INSTRUCTIONS FOR THE TASK: A single stretch of the material below is to be transcribed exactly, starting at the line with "mənəvi dayaqlarını da" and ending after the line with "kimi şeirlərdə müəllif".

PROVIDED RECORDS:
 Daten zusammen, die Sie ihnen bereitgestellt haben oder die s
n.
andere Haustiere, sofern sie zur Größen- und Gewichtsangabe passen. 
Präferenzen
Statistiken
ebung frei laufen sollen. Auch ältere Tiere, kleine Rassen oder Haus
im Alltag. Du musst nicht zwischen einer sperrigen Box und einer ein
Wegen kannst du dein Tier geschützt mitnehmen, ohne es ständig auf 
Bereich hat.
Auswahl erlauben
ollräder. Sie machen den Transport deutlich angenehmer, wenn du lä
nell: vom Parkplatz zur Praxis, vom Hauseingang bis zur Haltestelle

==

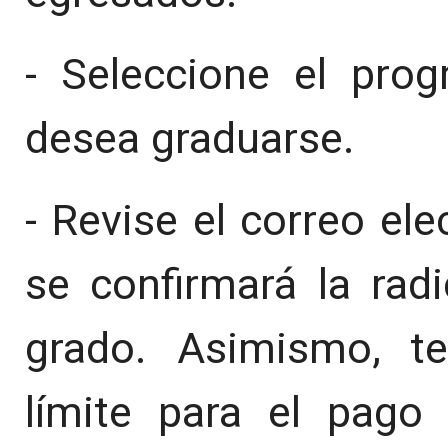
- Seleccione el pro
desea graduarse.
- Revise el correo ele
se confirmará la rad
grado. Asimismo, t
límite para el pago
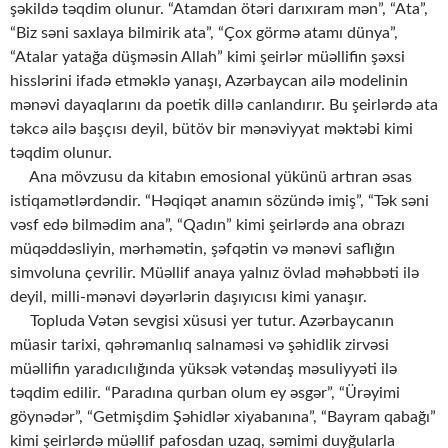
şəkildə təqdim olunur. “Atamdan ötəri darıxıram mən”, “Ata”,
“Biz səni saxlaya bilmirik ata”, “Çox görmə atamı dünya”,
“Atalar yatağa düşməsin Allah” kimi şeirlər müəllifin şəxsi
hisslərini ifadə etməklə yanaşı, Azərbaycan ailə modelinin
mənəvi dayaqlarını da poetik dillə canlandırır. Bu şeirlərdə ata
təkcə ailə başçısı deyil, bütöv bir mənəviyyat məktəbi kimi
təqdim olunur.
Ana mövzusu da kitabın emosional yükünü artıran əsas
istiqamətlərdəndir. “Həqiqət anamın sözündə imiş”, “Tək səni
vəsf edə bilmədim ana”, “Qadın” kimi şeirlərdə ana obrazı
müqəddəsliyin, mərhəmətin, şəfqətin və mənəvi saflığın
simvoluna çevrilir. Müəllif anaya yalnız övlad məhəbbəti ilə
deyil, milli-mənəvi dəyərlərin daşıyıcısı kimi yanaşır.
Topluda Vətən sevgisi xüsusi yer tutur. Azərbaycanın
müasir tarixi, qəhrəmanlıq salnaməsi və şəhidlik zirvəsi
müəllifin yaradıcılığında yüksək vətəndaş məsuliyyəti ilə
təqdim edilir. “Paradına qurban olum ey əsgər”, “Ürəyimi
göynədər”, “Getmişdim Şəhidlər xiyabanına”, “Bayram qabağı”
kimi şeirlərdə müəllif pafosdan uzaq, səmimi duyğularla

RESULT BELOW:
mənəvi dayaqlarını da poetik dillə canlandırır. Bu şeirlərdə ata
təkcə ailə başçısı deyil, bütöv bir mənəviyyat məktəbi kimi
təqdim olunur.
Ana mövzusu da kitabın emosional yükünü artıran əsas
istiqamətlərdəndir. “Həqiqət anamın sözündə imiş”, “Tək səni
vəsf edə bilmədim ana”, “Qadın” kimi şeirlərdə ana obrazı
müqəddəsliyin, mərhəmətin, şəfqətin və mənəvi saflığın
simvoluna çevrilir. Müəllif anaya yalnız övlad məhəbbəti ilə
deyil, milli-mənəvi dəyərlərin daşıyıcısı kimi yanaşır.
Topluda Vətən sevgisi xüsusi yer tutur. Azərbaycanın
müasir tarixi, qəhrəmanlıq salnaməsi və şəhidlik zirvəsi
müəllifin yaradıcılığında yüksək vətəndaş məsuliyyəti ilə
təqdim edilir. “Paradına qurban olum ey əsgər”, “Ürəyimi
göynədər”, “Getmişdim Şəhidlər xiyabanına”, “Bayram qabağı”
kimi şeirlərdə müəllif pafosdan uzaq, səmimi duyğularla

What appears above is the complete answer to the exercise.